Spd.iSpectrogram(type=2,root = "https://homes.esat.kuleuven.be/~spchlab/data/")     

iSpectrogram(children=(HBox(children=(VBox(children=(Output(layout=Layout(height='95%', padding='0px 5px 0px 0…

## Exercise 1: Phonetic Segmentations

1. setting up:
    + Load the waveform "demo/friendly.wav" and add a phonetic (or graphemic) segmentation by specifying e.g. "demo/friendly.gra"
    + set your audio at a comfortable loudness when you play the sentence
    + use the default values for spectrogram analysis

2. focus on the first word 'friendly',
    + use the "Range" slider to select smaller segments of interests and hit the Audio button to listen to the selected segment
    + in particular evaluate the segmentations, by comparing and listening to 'f-r-ie-n-d-l-iy' vs. 'ie-n-d-l-iy' 
    + does what you hear correspond with the segmentation ? or does what you hear deviate from the segmentation ?
    + combine all your observations to evaluate the given segmentation from the perspective of perception, time waveform and spectrogram ?
    + do you believe that segmenting into phonemes is possible ?


## Exercise 2:  Spectrogram Parameters for the Sliding Window

Any spectrogram or spectral slice is obtained by analyzing a long signal by cutting it in successive short overlapping frames, the so called sliding window approach.   
This sliding window approach comes with a number of parameters, 
However, this sliding window should not be too short, not too long, not too much overlap, ....
What is good or bad is determined by human hearing properties and key properties of speech.

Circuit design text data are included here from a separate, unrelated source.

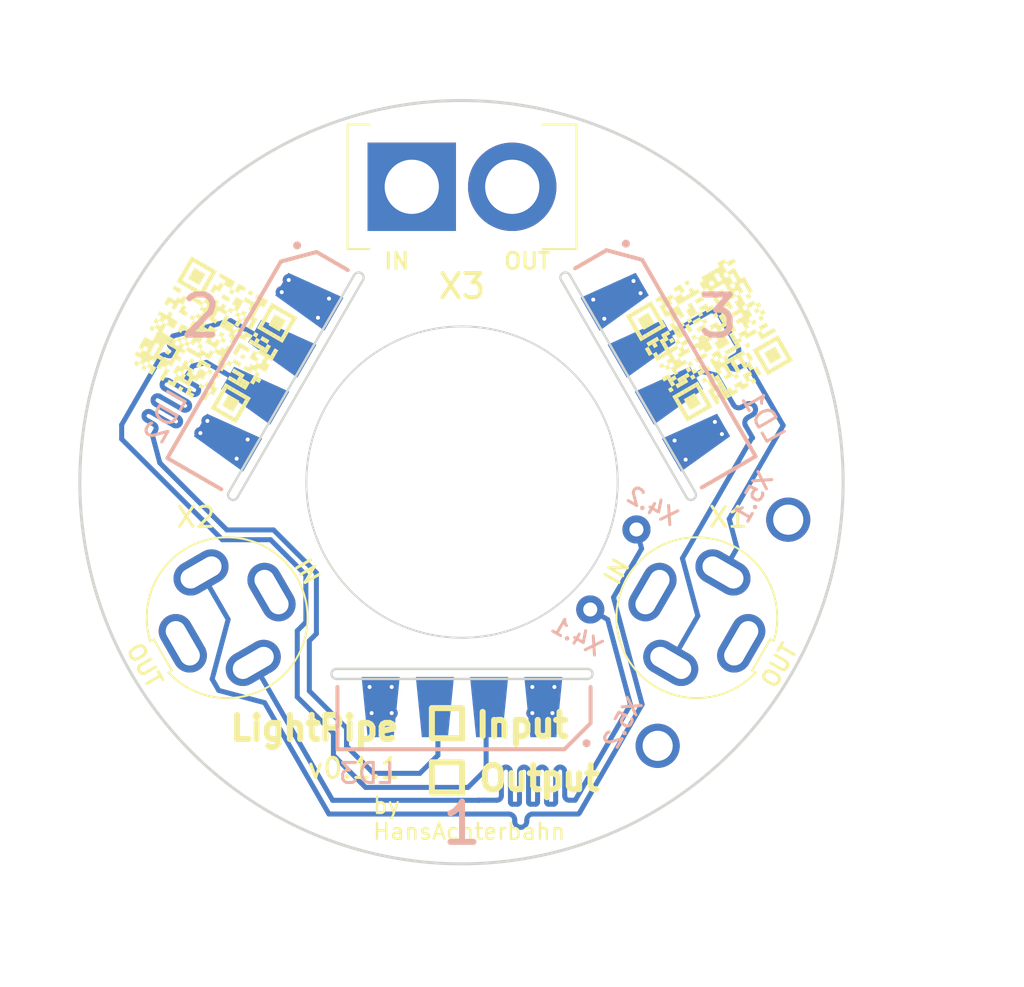
<source format=kicad_pcb>
(kicad_pcb (version 20211014) (generator pcbnew)

  (general
    (thickness 1.6)
  )

  (paper "A4")
  (title_block
    (title "LightPipe Input/Output PCB")
    (date "2023-04-07")
    (rev "v0.1.1")
    (company "HansAchterbahn")
  )

  (layers
    (0 "F.Cu" signal)
    (1 "In1.Cu" signal)
    (2 "In2.Cu" signal)
    (31 "B.Cu" signal)
    (32 "B.Adhes" user "B.Adhesive")
    (33 "F.Adhes" user "F.Adhesive")
    (34 "B.Paste" user)
    (35 "F.Paste" user)
    (36 "B.SilkS" user "B.Silkscreen")
    (37 "F.SilkS" user "F.Silkscreen")
    (38 "B.Mask" user)
    (39 "F.Mask" user)
    (40 "Dwgs.User" user "User.Drawings")
    (41 "Cmts.User" user "User.Comments")
    (42 "Eco1.User" user "User.Eco1")
    (43 "Eco2.User" user "User.Eco2")
    (44 "Edge.Cuts" user)
    (45 "Margin" user)
    (46 "B.CrtYd" user "B.Courtyard")
    (47 "F.CrtYd" user "F.Courtyard")
    (48 "B.Fab" user)
    (49 "F.Fab" user)
  )

  (setup
    (stackup
      (layer "F.SilkS" (type "Top Silk Screen"))
      (layer "F.Paste" (type "Top Solder Paste"))
      (layer "F.Mask" (type "Top Solder Mask") (thickness 0.01))
      (layer "F.Cu" (type "copper") (thickness 0.035))
      (layer "dielectric 1" (type "core") (thickness 0.695) (material "FR4") (epsilon_r 4.5) (loss_tangent 0.02))
      (layer "In1.Cu" (type "copper") (thickness 0.035))
      (layer "dielectric 2" (type "prepreg") (thickness 0.05) (material "FR4") (epsilon_r 4.5) (loss_tangent 0.02))
      (layer "In2.Cu" (type "copper") (thickness 0.035))
      (layer "dielectric 3" (type "core") (thickness 0.695) (material "FR4") (epsilon_r 4.5) (loss_tangent 0.02))
      (layer "B.Cu" (type "copper") (thickness 0.035))
      (layer "B.Mask" (type "Bottom Solder Mask") (thickness 0.01))
      (layer "B.Paste" (type "Bottom Solder Paste"))
      (layer "B.SilkS" (type "Bottom Silk Screen"))
      (copper_finish "None")
      (dielectric_constraints no)
    )
    (pad_to_mask_clearance 0)
    (grid_origin 127 90)
    (pcbplotparams
      (layerselection 0x00010fc_ffffffff)
      (disableapertmacros false)
      (usegerberextensions false)
      (usegerberattributes false)
      (usegerberadvancedattributes false)
      (creategerberjobfile false)
      (svguseinch false)
      (svgprecision 6)
      (excludeedgelayer true)
      (plotframeref false)
      (viasonmask false)
      (mode 1)
      (useauxorigin false)
      (hpglpennumber 1)
      (hpglpenspeed 20)
      (hpglpendiameter 15.000000)
      (dxfpolygonmode true)
      (dxfimperialunits true)
      (dxfusepcbnewfont true)
      (psnegative false)
      (psa4output false)
      (plotreference true)
      (plotvalue true)
      (plotinvisibletext false)
      (sketchpadsonfab false)
      (subtractmaskfromsilk false)
      (outputformat 1)
      (mirror false)
      (drillshape 0)
      (scaleselection 1)
      (outputdirectory "Gerber")
    )
  )

  (net 0 "")
  (net 1 "/clk3")
  (net 2 "/d3")
  (net 3 "GND")
  (net 4 "+5V")
  (net 5 "/clk1")
  (net 6 "/d1")
  (net 7 "/clk2")
  (net 8 "/d2")

  (footprint "h8-Connectors:Lumberg-KLB-4-Jack-3_5-180deg-turnable" (layer "F.Cu") (at 138.691343 96.75 60))

  (footprint "h8-Connectors:Lumberg-KLB-4-Jack-3_5-180deg-turnable" (layer "F.Cu") (at 115.308657 96.75 -60))

  (footprint "h8-Connectors:XT30" (layer "F.Cu") (at 127 75.3))

  (footprint "QR_Lib:QR_ProjecData" (layer "F.Cu") (at 139.297561 82.9 120))

  (footprint "MountingHole:MountingHole_2.2mm_M2" (layer "F.Cu") (at 118.7 76.1 180))

  (footprint "QR_Lib:QR_WebUrl" (layer "F.Cu") (at 114.702439 82.9 -120))

  (footprint "MountingHole:MountingHole_2.2mm_M2" (layer "F.Cu") (at 135.3 76.1 180))

  (footprint "h8-Connectors:Solder-Pad-THT-1.5mm" (layer "B.Cu") (at 136.740381 103.129165 60))

  (footprint "h8-Connectors:APA102-Strip-Output" (layer "B.Cu") (at 135.487049 85.1 30))

  (footprint "h8-Connectors:Solder-Pad-THT-1.5mm" (layer "B.Cu") (at 143.240381 91.870835 60))

  (footprint "h8-Connectors:APA102-Strip-Output" (layer "B.Cu")
    (tedit 6106BB18) (tstamp 1450bbb0-8e0e-4b30-bd66-ceb0f2e84f31)
    (at 127 99.8 -90)
    (property "Sheetfile" "LightPipe_PCB.kicad_sch")
    (property "Sheetname" "")
    (path "/77e21a13-3d08-40f9-bc67-4fcbcbcfff11")
    (attr through_hole)
    (fp_text reference "LD3" (at 4.7 4.75 180) (layer "B.SilkS")
      (effects (font (size 1 1) (thickness 0.15)) (justify mirror))
      (tstamp 486cb647-a424-48d5-b989-877f44947b34)
    )
    (fp_text value "APA102" (at -1.3 0 180) (layer "B.Fab")
      (effects (font (size 1 1) (thickness 0.15)) (justify mirror))
      (tstamp d838ccbb-b999-42ec-a38d-f91d85b6d25a)
    )
    (fp_line (start 3.5 6.2) (end 3.5 -5.1) (layer "B.SilkS") (width 0.2) (tstamp 3af64444-e037-414f-8f94-9749f040586e))
    (fp_line (start 2.2 -6.4) (end 0.4 -6.4) (layer "B.SilkS") (width 0.2) (tstamp 3bffd8bc-a913-4895-899f-1091dd6e13bc))
    (fp_line (start 3.5 -5.1) (end 2.2 -6.4) (layer "B.SilkS") (width 0.2) (tstamp 43f8770e-22df-41e2-8f90-4cdbd42f5370))
    (fp_line (start 0.4 6.2) (end 3.5 6.2) (layer "B.SilkS") (width 0.2) (tstamp e511bc31-a465-4ce8-8e2e-a5882b762cd8))
    (fp_circle (center 3.2 -6.2) (end 3.3 -6.2) (layer "B.SilkS") (width 0.2) (fill none) (tstamp 38a71437-5f17-4cb9-a6c2-dd2062b2c44a))
    (fp_line (start 0 6.25) (end 0 -6.25) (layer "Edge.Cuts") (width 0.12) (tstamp 642b562e-d7b4-4702-9527-bd6723cfcb29))
    (fp_line (start -0.5 -6.25) (end -0.5 6.25) (layer "Edge.Cuts") (width 0.12) (tstamp 8b1eb10b-345a-49c7-9e5a-050f265a5a3a))
    (fp_arc (start 0 6.25) (mid -0.25 6.5) (end -0.5 6.25) (layer "Edge.Cuts") (width 0.12) (tstamp be1c8280-45ec-4f26-8026-df38829f9e89))
    (fp_arc (start -0.5 -6.25) (mid -0.25 -6.5) (end 0 -6.25) (layer "Edge.Cuts") (width 0.12) (tstamp e6427f08-8bb4-4c9c-8ff2-d3c6aa3d5a4c))
    (pad "1" connect trapezoid (at 1.4 -4.05 270) (size 3 1.6) (rect_delta 0.3 0) (layers "B.Cu" "B.Mask")
      (net 4 "+5V") (pinfunction "Pin_1") (pintype "passive") (tstamp 03d79f6b-897d-4a56-8e49-f3763d11760e))
    (pa
... [222383 chars truncated]
</source>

Select demo/male1.wav or demo/female1.wav as test file and use the range slider to limit your view to roughly 1 sec in order to see enough detail.

The default parameters are shift=10msec, length=25msec, preemphasis=.97
1. Play around with these values and observe the differences in the spectrogram
2. Make shift and length **shorter** than the defaults (best to use a male demo example)
    + fix frame length and set the frame_shift 5, 20 msec (the frame shift should never be bigger than the frame length)
    + set frame shift to 5 msec and choose as frame_length 5, 10 msec
    + For the shortest values the spectrogram looks quite different: describe in which way ?
    + The above effect is not in line with human perception of speech - can you explain this ?
    + Any idea why we advised you to use a male sample for this experiment ?
3. Make frame length (much) **longer** than the defaults
    + Increase the frame length gradually from 30, 50 .. 100 msec.
    + Describe again what you see happening
    + Why will a too long frame length be harmful to speech recognition ?